Extracted text Start Marker

We were suprised to discover very few Spanish & even less Portuguese speak English.. Unless of course you are somewhere like Albufeira which as a town sums up all we hate about 'Brits taking over foreign resorts' We enjoyed trying to communicate in 'their language' and disliked Cafe's with everything written in English on their sidewalk boards...

We found ourselves embracing the Spanish 'Tapa's culture' and local taverns especially in Segovia and Granada... No English was spoken but oh Boy memories that will last a lifetime' We enjoyed the Conchinillo, Morcilla, Boquerones et al... Pig ears well.. now we've tried them don't have to again!! We couldn't live in either town, but great for a visit...

Our trip didn't take in much of the coast as we wanted to travel and take in some history.. Truth be told Hubby had thought that Majorca would be *'it'* Cala d'or the area we chose to stay while certainly great for a vacation was not as a place for us live.. Trips to Soller and Andratx ruled those areas out.. Alcudia and Pollensa we plan on visiting again as we didn't have enough time.. 
We didn't visit any towns near Palma as they sounded as if they would be full of either British or German Lager Louts... 
It would however be nice to have an ex-pat community close by but not the lager lout, drinking & smoking in the sun all day type !! _( apologies if offending some here, but then you wouldn't care for my type either)_

After Mallorca we flew to Barcelona.. Very Impressed.. Loved the energy, history, architecture & culture.. Didn't get to the coast  next time!! AVE to Madrid, hired a car and stayed in Segovia, Salamanca, into Portugal Coimbra, Tomar, Obidos, Sintra, Lisbon, Down to Tavira, Seville, Arcos de la Fronterra, Ronda, Puerto Banus, Granada, Toledo, MAD airport and home.... 

Would love comments on all the Costas.. What you think would appeal to us and what towns outside the 'touristy belt' we should perhaps scope out next. We don't want to live 'inland' such as Segovia we do want to live near the coast...

One of the members here said in a post that "home is where the heart is" well after nearly 6 weeks away both DH and I said 'it will be good to get home I'm ready" Less than 4 hours at home we were both saying... "Wish we were back in Spain".. So.. Spain really is where our heart is..


----------



## Leper (May 12, 2010)

Wow! What a Post - includes everything in one posting that many could not include in a lifetime of posts.

Extracted text End Marker

Tasks for this exercise
- A) Print the entries' lines exactly, starting at the line that contains "commune sont convoqués" and ending at the line that contains "Профессиональная гигиена в Омск", with both of those lines included.
- B) Proceed with the forum thread about a trip through Spain and Portugal, picking up right after its final sentence.

Provided records Start Marker

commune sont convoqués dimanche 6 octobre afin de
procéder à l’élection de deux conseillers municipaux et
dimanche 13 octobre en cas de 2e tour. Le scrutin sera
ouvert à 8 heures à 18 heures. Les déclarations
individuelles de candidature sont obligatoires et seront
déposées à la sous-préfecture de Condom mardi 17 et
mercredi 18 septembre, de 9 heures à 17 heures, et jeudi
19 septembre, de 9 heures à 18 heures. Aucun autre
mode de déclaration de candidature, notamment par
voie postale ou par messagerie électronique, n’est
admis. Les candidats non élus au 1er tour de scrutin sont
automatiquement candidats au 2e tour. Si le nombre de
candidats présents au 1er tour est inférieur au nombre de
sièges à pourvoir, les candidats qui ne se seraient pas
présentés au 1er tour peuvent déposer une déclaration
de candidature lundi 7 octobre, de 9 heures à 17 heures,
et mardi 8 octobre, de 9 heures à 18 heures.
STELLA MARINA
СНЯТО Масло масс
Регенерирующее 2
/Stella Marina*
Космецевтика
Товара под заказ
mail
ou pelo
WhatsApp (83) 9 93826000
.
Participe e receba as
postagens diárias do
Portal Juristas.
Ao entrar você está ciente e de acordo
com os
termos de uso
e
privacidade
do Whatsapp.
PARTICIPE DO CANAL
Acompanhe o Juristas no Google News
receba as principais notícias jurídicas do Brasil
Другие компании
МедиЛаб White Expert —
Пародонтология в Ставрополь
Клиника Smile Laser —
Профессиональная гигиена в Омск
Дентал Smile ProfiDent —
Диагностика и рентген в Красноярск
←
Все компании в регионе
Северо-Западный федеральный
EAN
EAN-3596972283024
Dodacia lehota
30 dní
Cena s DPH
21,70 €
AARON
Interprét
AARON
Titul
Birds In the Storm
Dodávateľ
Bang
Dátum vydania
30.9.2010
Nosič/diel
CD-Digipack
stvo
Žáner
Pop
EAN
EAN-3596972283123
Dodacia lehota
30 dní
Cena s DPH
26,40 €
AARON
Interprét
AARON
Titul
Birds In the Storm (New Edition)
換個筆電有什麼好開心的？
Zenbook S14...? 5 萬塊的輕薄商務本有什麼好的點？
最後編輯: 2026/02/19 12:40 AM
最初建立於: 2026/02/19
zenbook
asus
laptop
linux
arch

Provided records End Marker
Provided records Start Marker

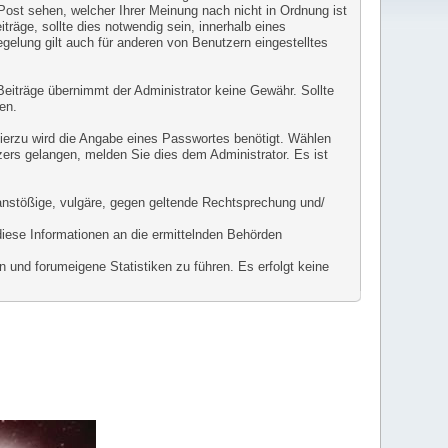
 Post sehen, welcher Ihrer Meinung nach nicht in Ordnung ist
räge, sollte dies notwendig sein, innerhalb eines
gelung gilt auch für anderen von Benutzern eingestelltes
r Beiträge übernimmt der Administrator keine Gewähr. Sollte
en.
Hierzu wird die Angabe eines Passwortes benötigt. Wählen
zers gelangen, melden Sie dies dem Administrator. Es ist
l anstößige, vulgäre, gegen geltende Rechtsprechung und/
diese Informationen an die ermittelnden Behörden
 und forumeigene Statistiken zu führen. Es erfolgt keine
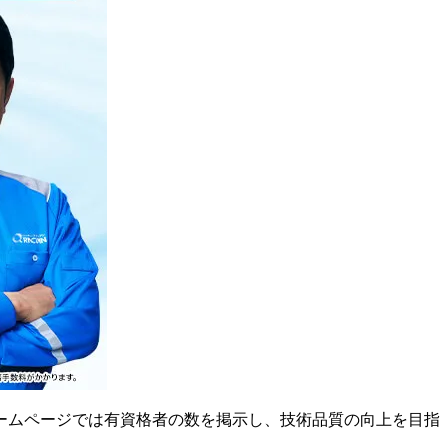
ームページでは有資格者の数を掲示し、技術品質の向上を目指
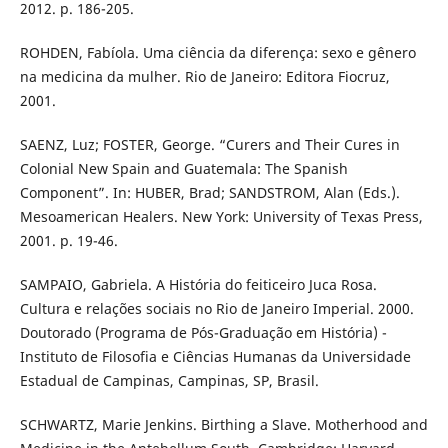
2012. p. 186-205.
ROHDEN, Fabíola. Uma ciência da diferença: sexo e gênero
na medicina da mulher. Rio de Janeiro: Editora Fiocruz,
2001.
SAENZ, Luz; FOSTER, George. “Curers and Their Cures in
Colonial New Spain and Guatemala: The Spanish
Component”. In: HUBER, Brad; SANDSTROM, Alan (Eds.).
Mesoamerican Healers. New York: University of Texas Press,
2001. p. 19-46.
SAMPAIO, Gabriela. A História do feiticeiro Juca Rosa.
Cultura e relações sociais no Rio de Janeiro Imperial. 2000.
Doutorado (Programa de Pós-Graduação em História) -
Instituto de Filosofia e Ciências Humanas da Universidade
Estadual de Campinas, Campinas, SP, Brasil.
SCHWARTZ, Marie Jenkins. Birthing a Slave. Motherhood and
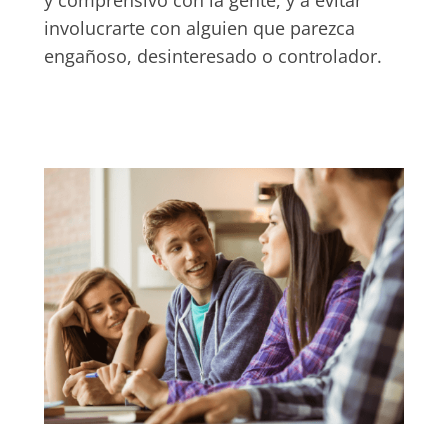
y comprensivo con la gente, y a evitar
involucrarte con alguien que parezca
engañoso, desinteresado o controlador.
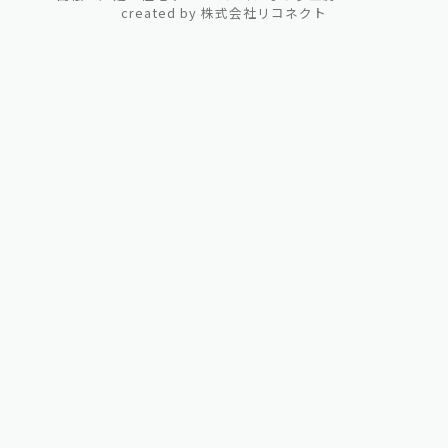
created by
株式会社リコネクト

Provided records End Marker
Provided records Start Marker

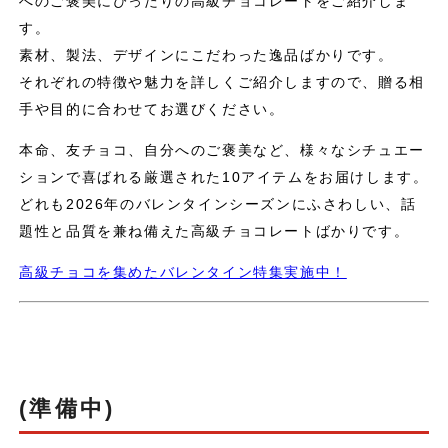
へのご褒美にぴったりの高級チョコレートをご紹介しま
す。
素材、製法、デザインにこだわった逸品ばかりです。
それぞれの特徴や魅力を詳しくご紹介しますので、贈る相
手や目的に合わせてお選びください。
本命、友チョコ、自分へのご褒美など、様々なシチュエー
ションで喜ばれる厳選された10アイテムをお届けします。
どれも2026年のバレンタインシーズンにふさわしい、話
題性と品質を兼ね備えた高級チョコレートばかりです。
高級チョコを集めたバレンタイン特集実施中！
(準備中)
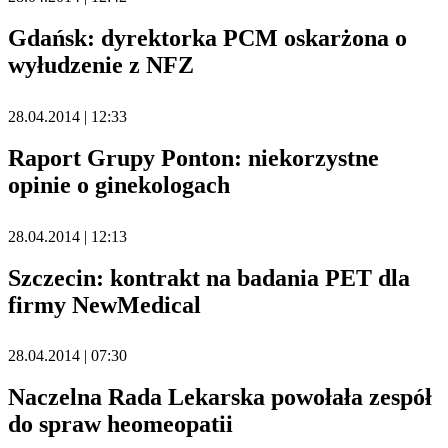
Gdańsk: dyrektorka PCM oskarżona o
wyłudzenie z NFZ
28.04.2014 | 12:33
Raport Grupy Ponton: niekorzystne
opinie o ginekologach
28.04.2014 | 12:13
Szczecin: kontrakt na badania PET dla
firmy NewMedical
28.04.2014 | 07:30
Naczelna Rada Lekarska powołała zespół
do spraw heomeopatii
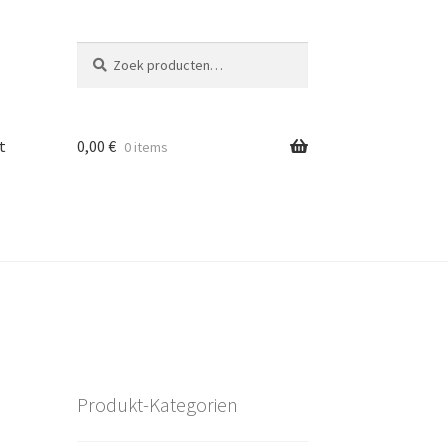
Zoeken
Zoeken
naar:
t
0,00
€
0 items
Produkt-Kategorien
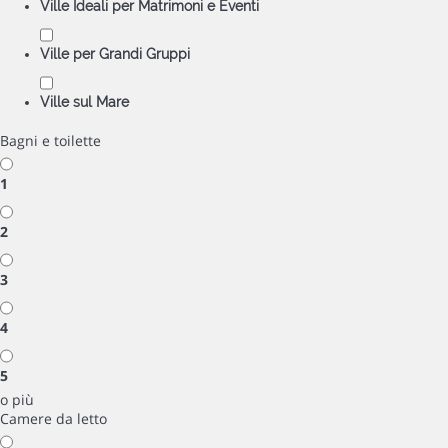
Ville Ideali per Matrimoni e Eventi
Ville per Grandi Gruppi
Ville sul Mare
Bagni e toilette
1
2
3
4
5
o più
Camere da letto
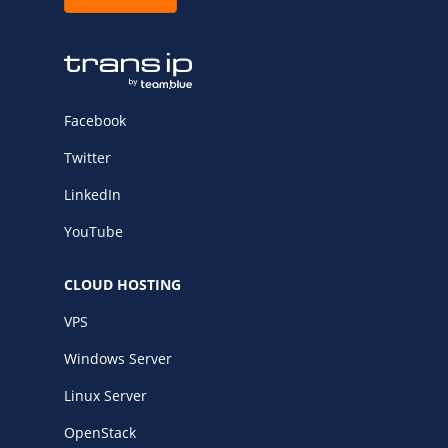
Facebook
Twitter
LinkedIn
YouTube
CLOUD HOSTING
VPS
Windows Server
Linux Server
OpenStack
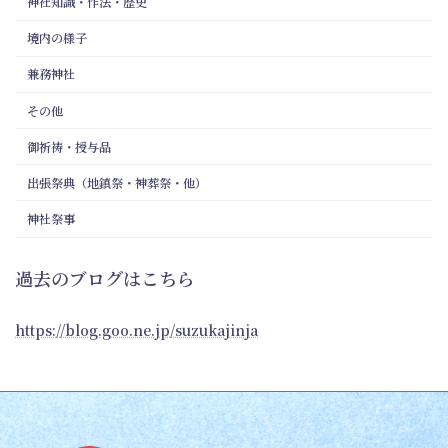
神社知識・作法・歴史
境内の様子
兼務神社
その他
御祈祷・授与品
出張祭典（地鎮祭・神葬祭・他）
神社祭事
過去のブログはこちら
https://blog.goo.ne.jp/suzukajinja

Provided records End Marker

Answer list
- A)
commune sont convoqués dimanche 6 octobre afin de
procéder à l’élection de deux conseillers municipaux et
dimanche 13 octobre en cas de 2e tour. Le scrutin sera
ouvert à 8 heures à 18 heures. Les déclarations
individuelles de candidature sont obligatoires et seront
déposées à la sous-préfecture de Condom mardi 17 et
mercredi 18 septembre, de 9 heures à 17 heures, et jeudi
19 septembre, de 9 heures à 18 heures. Aucun autre
mode de déclaration de candidature, notamment par
voie postale ou par messagerie électronique, n’est
admis. Les candidats non élus au 1er tour de scrutin sont
automatiquement candidats au 2e tour. Si le nombre de
candidats présents au 1er tour est inférieur au nombre de
sièges à pourvoir, les candidats qui ne se seraient pas
présentés au 1er tour peuvent déposer une déclaration
de candidature lundi 7 octobre, de 9 heures à 17 heures,
et mardi 8 octobre, de 9 heures à 18 heures.
STELLA MARINA
СНЯТО Масло масс
Регенерирующее 2
/Stella Marina*
Космецевтика
Товара под заказ
mail
ou pelo
WhatsApp (83) 9 93826000
.
Participe e receba as
postagens diárias do
Portal Juristas.
Ao entrar você está ciente e de acordo
com os
termos de uso
e
privacidade
do Whatsapp.
PARTICIPE DO CANAL
Acompanhe o Juristas no Google News
receba as principais notícias jurídicas do Brasil
Другие компании
МедиЛаб White Expert —
Пародонтология в Ставрополь
Клиника Smile Laser —
Профессиональная гигиена в Омск

- B)
Home is where the heart is; of that there is not doubt. But, selling up in Canada (burning boats so-to-speak) and beginning a new facit of life in Spain must be thought out with hand-on-heart and methodically. My first inclination is to advise you not to do it. There is much involved. Remember a guy who is happily married for 50 years can cast glances at a twenty-something beauty and fall head over heels only to discover that he has made the mistake of his life a short time later.

However, you asked for advice and there is no harm in investigating your desire to live in Spain. You can stick a pin in the map of Spain and decide to live where the pin landed. You will not be too far from the traditional villages you wish to be near. You can have neighbours at arms length and you can also contribute to the life there. You can have long lazy days and longer nights and of course, fun learning and perfecting the language.

I suggest you live in some coastal area between Alicante and Gibraltar (100s of miles of coast) for about 6 week between September and April. Then move on to another area for 4 - 6 weeks testing the water. Even, give yourself more time. Dont even think of buying at this stage as rentals are at an all-time low cost. You heart and brain will confirm whether you want to stay in Spain or not.

Then, (and only then) inquire about buying property.


----------



## Alcalaina (Aug 6, 2010)

Good advice from Leper. Wherever you land up, you make your own life according to your needs and desires. 

Come and check out the rest of Cadiz province - I see you got as far as Arcos! The Costa de la Luz on the Atlantic coast is fabulous, wild and windswept, and much cheaper than the Mediterranean costas. It is busy when the Spanish take their holidays in July and August but you can have the beach to yourself in September. There are loads of pretty pueblos blancos in the sierras, and plenty of culture in cities like Cadiz and Jerez. 2012 is party time in Cadiz city because it's the bicentenary of the 1812 Spanish Constitution, drawn up there after Napoleon's departure. Seville is a short train ride away.

There are a fair number of English speakers but they are more spread out and tend not to live in ghettoes. They are either running small businesses, or retired like us.


----------



## 90199 (Mar 21, 2010)

You think Tenerife is isolated. You should visit where I live, there are only five English residents, no roast beef full English breakfast bars, few tourists, hardly any English spoken on the island.

There are photos on the link below, best viewed as a slide show, with the speed slowed down


----------



## Cateto (Nov 6, 2011)

Some excellent advice already posted:clap2:, so I haven't really got anything to add.

We are looking for somewhere to move to in another part of Spain as well , so have embarked on a bit of research ourselves. It'll probably be the north for us once we find someone to run our English academy and rent the house we have bought here.

Good luck with your search and keep us informed:thumb:


----------



## Pesky Wesky (May 10, 2009)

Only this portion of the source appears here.